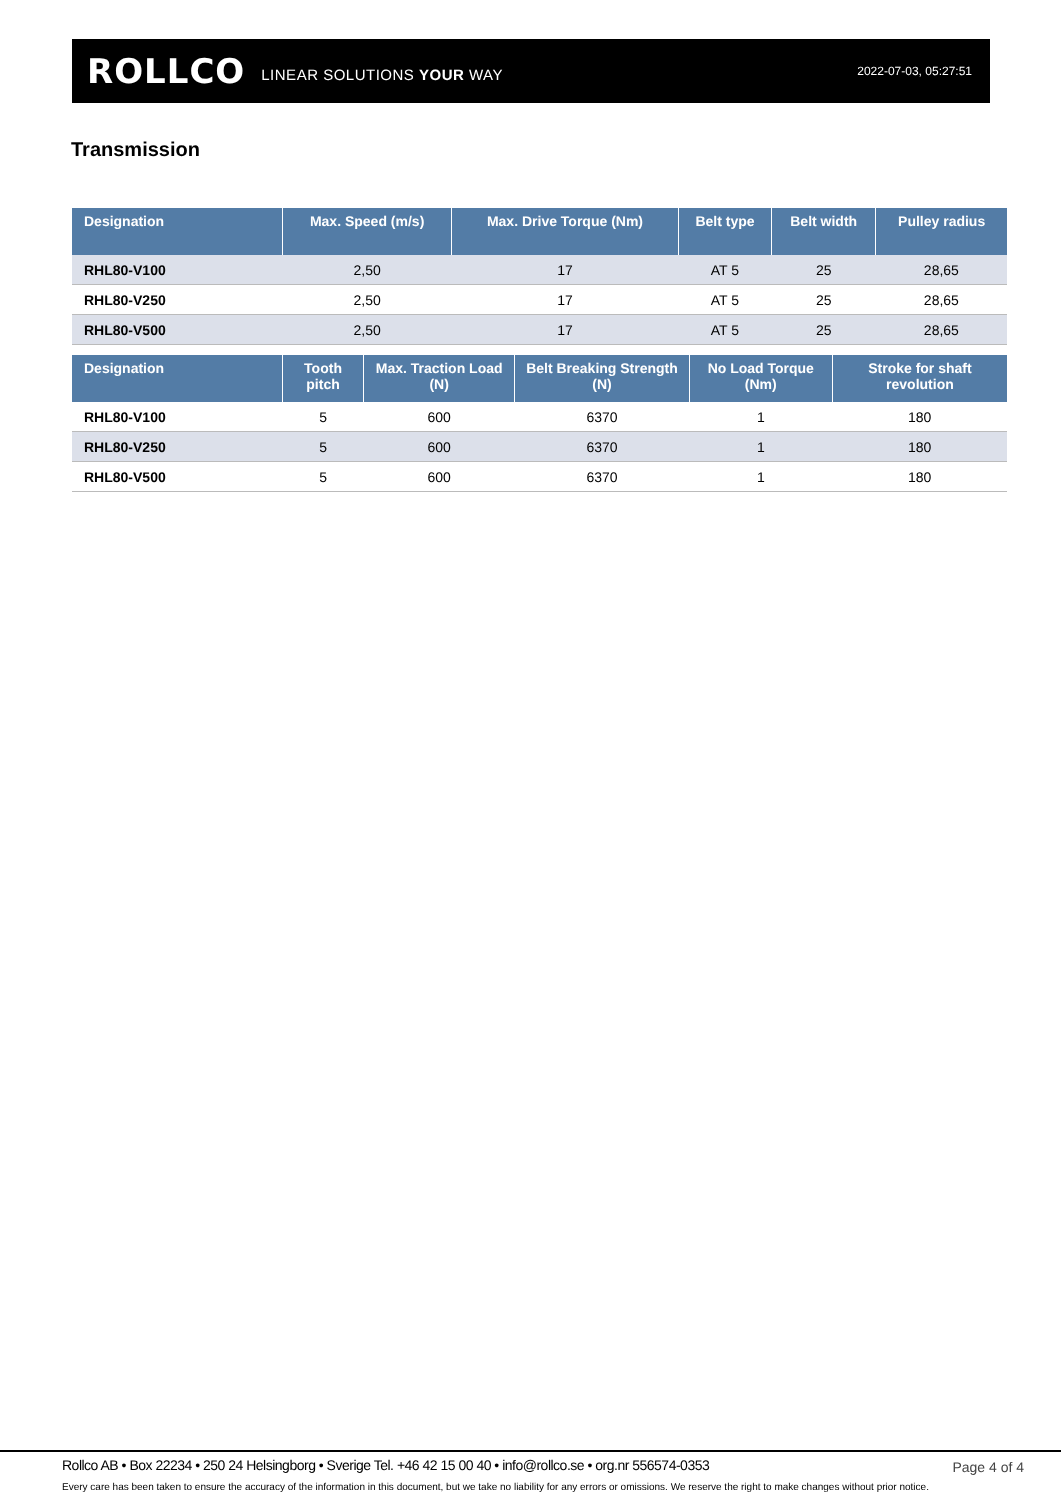ROLLCO LINEAR SOLUTIONS YOUR WAY 2022-07-03, 05:27:51
Transmission
| Designation | Max. Speed (m/s) | Max. Drive Torque (Nm) | Belt type | Belt width | Pulley radius |
| --- | --- | --- | --- | --- | --- |
| RHL80-V100 | 2,50 | 17 | AT 5 | 25 | 28,65 |
| RHL80-V250 | 2,50 | 17 | AT 5 | 25 | 28,65 |
| RHL80-V500 | 2,50 | 17 | AT 5 | 25 | 28,65 |
| Designation | Tooth pitch | Max. Traction Load (N) | Belt Breaking Strength (N) | No Load Torque (Nm) | Stroke for shaft revolution |
| --- | --- | --- | --- | --- | --- |
| RHL80-V100 | 5 | 600 | 6370 | 1 | 180 |
| RHL80-V250 | 5 | 600 | 6370 | 1 | 180 |
| RHL80-V500 | 5 | 600 | 6370 | 1 | 180 |
Rollco AB • Box 22234 • 250 24 Helsingborg • Sverige Tel. +46 42 15 00 40 • info@rollco.se • org.nr 556574-0353
Page 4 of 4
Every care has been taken to ensure the accuracy of the information in this document, but we take no liability for any errors or omissions. We reserve the right to make changes without prior notice.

■ What needs to be done: There is a line with "RHL80-V100 | 2,50" and a line with "Page 4 of 4" above. Copy exactly those two lines and all lines between them, with nothing else.

■ Response area:
| RHL80-V100 | 2,50 | 17 | AT 5 | 25 | 28,65 |
| RHL80-V250 | 2,50 | 17 | AT 5 | 25 | 28,65 |
| RHL80-V500 | 2,50 | 17 | AT 5 | 25 | 28,65 |
| Designation | Tooth pitch | Max. Traction Load (N) | Belt Breaking Strength (N) | No Load Torque (Nm) | Stroke for shaft revolution |
| --- | --- | --- | --- | --- | --- |
| RHL80-V100 | 5 | 600 | 6370 | 1 | 180 |
| RHL80-V250 | 5 | 600 | 6370 | 1 | 180 |
| RHL80-V500 | 5 | 600 | 6370 | 1 | 180 |
Rollco AB • Box 22234 • 250 24 Helsingborg • Sverige Tel. +46 42 15 00 40 • info@rollco.se • org.nr 556574-0353
Page 4 of 4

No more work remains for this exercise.